■ INSTRUCTIONS FOR THE TASK:
In the furniture-restoration thread, copy the passage from "Boy! You wouldn't" up to and including "the fluorescent lighting.", changing "sideboard" to "buffet".

■ TEXT EXCERPT:
"""

Boy! You wouldn't believe (or maybe you would) the big PITA I had restoring our 100yr old sideboard. Had to re-create missing doors and top splash without reference, and THEN match colors. It looked like 'chit in the fluorescent lights of the shop and out doors in the sun(less so though). I spent nearly 2 weeks playing with the stains and finally got close, but still obvious in the fluorescent lighting.

When I finished and got it into the house ALL color differentiation was invisible! All because of the "incandescent" coloration of my CF bulbs. Since this piece/project was also my "bar", I drank to my success… *;-)*


----------



## OggieOglethorpe (Aug 15, 2012)

"I know specifically of people in the wood finishing business who didn't get their money on a project because they failed to meet a customers expectations with regard to color. It might look right in the shop, but not when the customer gets the piece home."

For important, artificially colored items, like built-ins, I was taught by a finishing supply tech-rep to bring a sample board fully finished with the proposed process to the customer. Upon acceptance, have them sign the back. Then, cut the sample in half (make it big enough… ;^)), leave half with them, and take half with me. The half I take is used to check the final color under MY lighting, to make sure it matches what they approved.

Mike… That's a GREAT piece!


----------



## HorizontalMike (Jun 3, 2010)

Thanks Barry! Since this was her aunt's parents, I keep bugging her to ask her aunt if my restoration looks anything like the original. Geez, her aunt is 102 (up in Michigan) and we can't really wait too much longer to ask! ya' know?...


----------



## lumberjoe (Mar 30, 2012)

What's in the decanters Mike?  Is that a Bavarian porcelain beer stein? I swear my dad has the same one.

I am a big fan of restoring old furniture. My bedroom set was my great grandfathers. My wife and I stripped, sanded and refinished it. You just don't see old growth red maple like that anymore.

Do you have any before pics?


----------

"""

■ GIVEN MATERIAL:
"""

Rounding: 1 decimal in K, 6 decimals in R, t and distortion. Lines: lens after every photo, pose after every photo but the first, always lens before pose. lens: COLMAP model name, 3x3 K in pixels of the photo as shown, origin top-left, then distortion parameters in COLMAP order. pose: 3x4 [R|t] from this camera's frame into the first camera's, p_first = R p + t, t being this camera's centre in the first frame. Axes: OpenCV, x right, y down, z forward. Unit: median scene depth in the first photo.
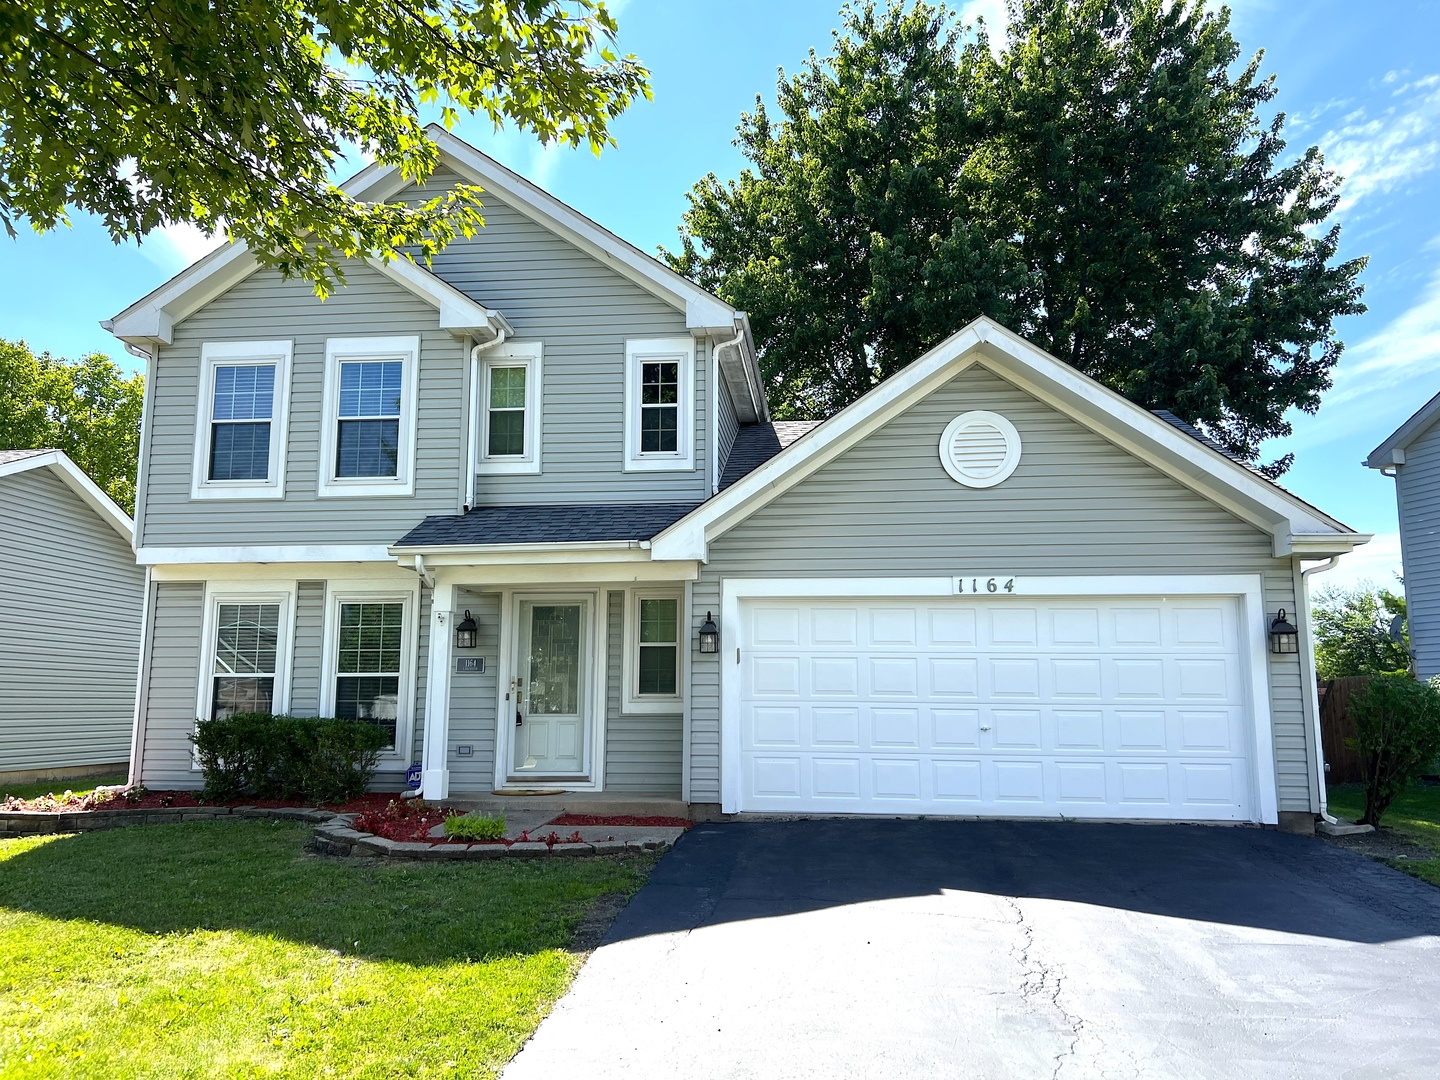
lens RADIAL K [[1106.8, 0, 718.5], [0, 1106.8, 537.5], [0, 0, 1]] dist [0.064222, -0.068926]
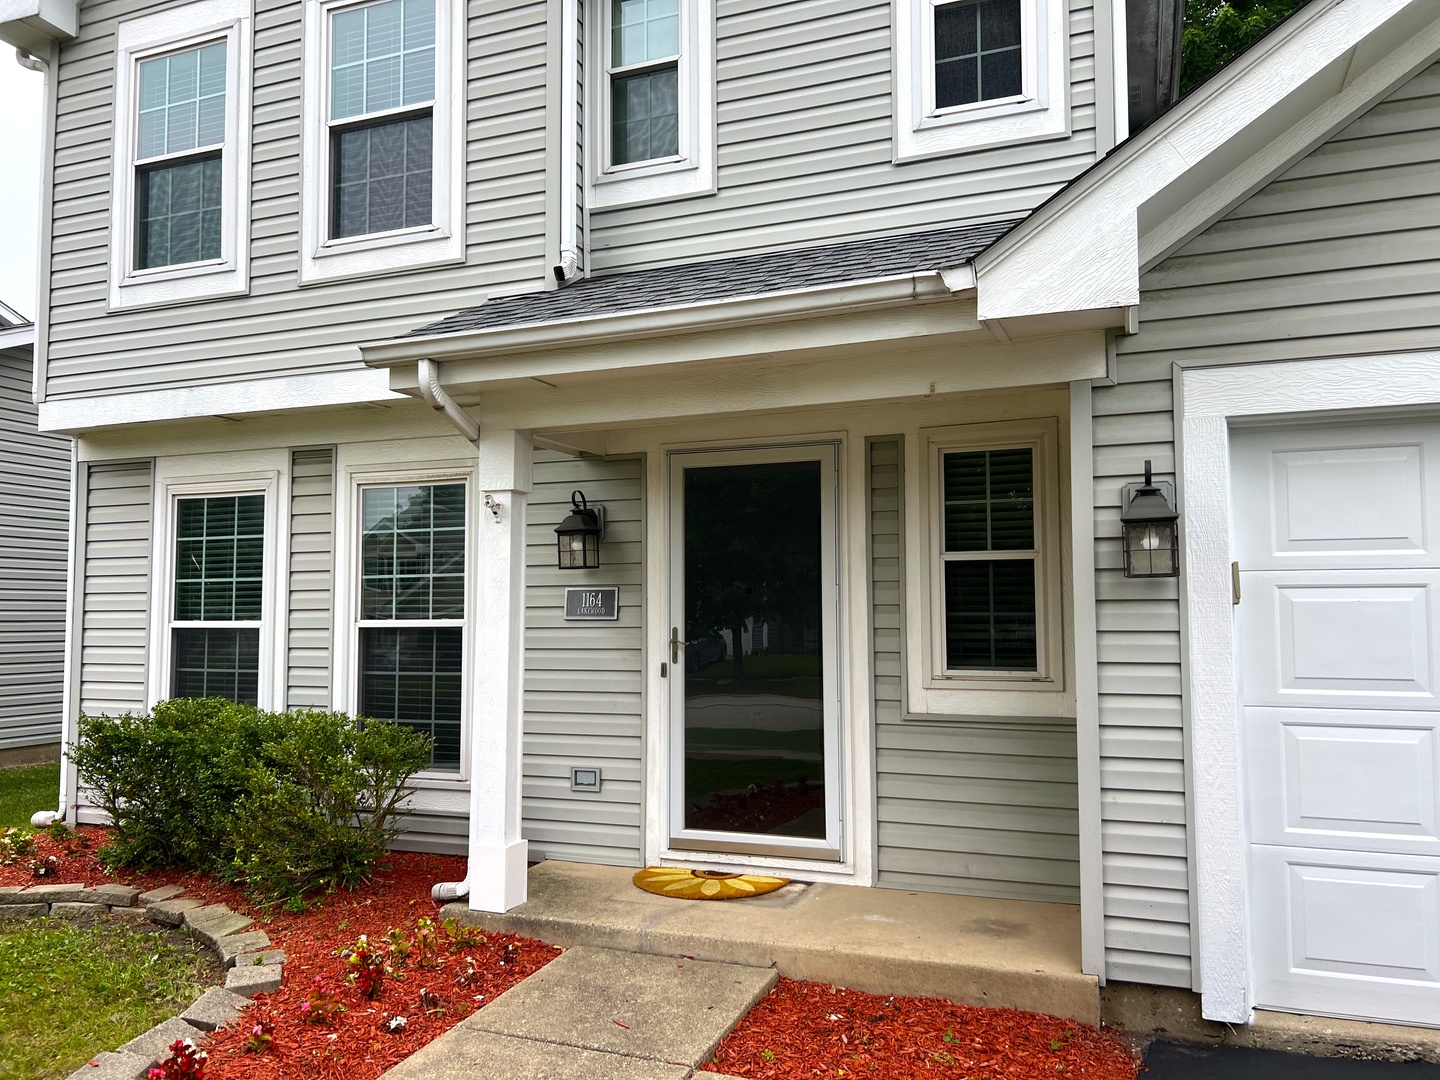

"""

■ SOLUTION TO THIS PROBLEM:
Boy! You wouldn't believe (or maybe you would) the big PITA I had restoring our 100yr old buffet. Had to re-create missing doors and top splash without reference, and THEN match colors. It looked like 'chit in the fluorescent lights of the shop and out doors in the sun(less so though). I spent nearly 2 weeks playing with the stains and finally got close, but still obvious in the fluorescent lighting.